The law says that a strata corporation must obtain property insurance. This must cover the strata’s buildings, common property, and common assets. A large chunk of your monthly strata fees covers these insurance payments.
There are certain risks against which you may want to be personally protected. Otherwise, you may be on the hook for a large amount of money if something goes wrong. Consider the following situations:
The strata makes a claim. The strata’s insurance proceeds don’t cover the cost of damage. The strata asks the owners to make up the shortfall.
A flood in your unit damages common property. The strata corporation may charge the cost of the deductible to you, as the unit owner who caused the problem. These deductibles can be very high (such as $25,000, $50,000 or even $100,000).
A flood in your unit also damages the unit next door. The strata’s insurance doesn’t cover damage to neighbouring units. The owner of the damaged unit may ask you to compensate them.
Are you covered for these, and other, risks? Ask the strata corporation for a copy of their current insurance policy to see what it covers. Consider what you’d like to be protected from. It’s a good idea to get personal insurance to cover the amount of any insurance deductible of the strata corporation which gets charged back to you.
How risky is it to buy a unit before it’s built?
Units in new strata developments are often bought “off the plan.” In legal terms, a potential buyer enters into a pre-sale contract with the developer. The buyer hands over a deposit. In exchange, the developer promises to build a unit for a fixed price. Some risks to buying off the plan include the following:
There may be delays in construction, or the development may not proceed at all.
The quality or size of the final unit may be different from what you expected.
A downturn in the market may occur. With pre-sale contracts, you pay a fixed purchase price (less the deposit) on a date in the future. If the market value of your unit drops, you’re still locked into the higher fixed price. If this happens and you were planning to borrow money, you’ll likely have difficulty securing a mortgage.
What can I do to protect myself when signing a pre-sale contract?
Pre-sale contracts are written by the developer’s lawyers and strongly favour the developer. Always get a lawyer to review the contract before signing. Or else say in the contract that your offer is subject to your lawyer being satisfied with the contract’s terms.
Assess, as best you can, whether the project will be completed by the date in the purchase agreement. Look at your financial situation. If there’s a downturn in the market, could you still afford to pay the purchase price?

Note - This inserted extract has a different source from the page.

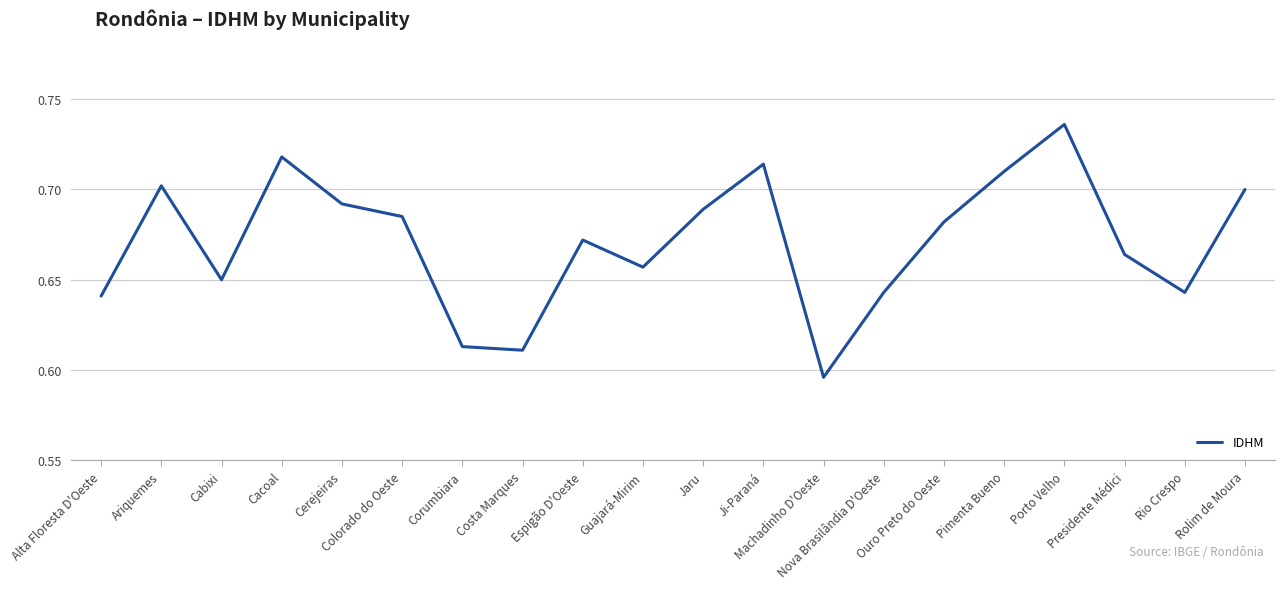

The chart shows a value of 0.2 at Guajará-Mirim. True or false?

False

The developer must give you a disclosure statement. Review it carefully. It explains what the developer is selling and describes your right to cancel the pre-sale contract within seven days of signing it. If the developer becomes aware that the disclosure statement contains any statements that aren’t true, they must give you a new or amended statement. If there’s a significant change that’s made you change your mind about the purchase, you may be able to pull out of the contract. You should get legal advice immediately (as this right may only last seven days).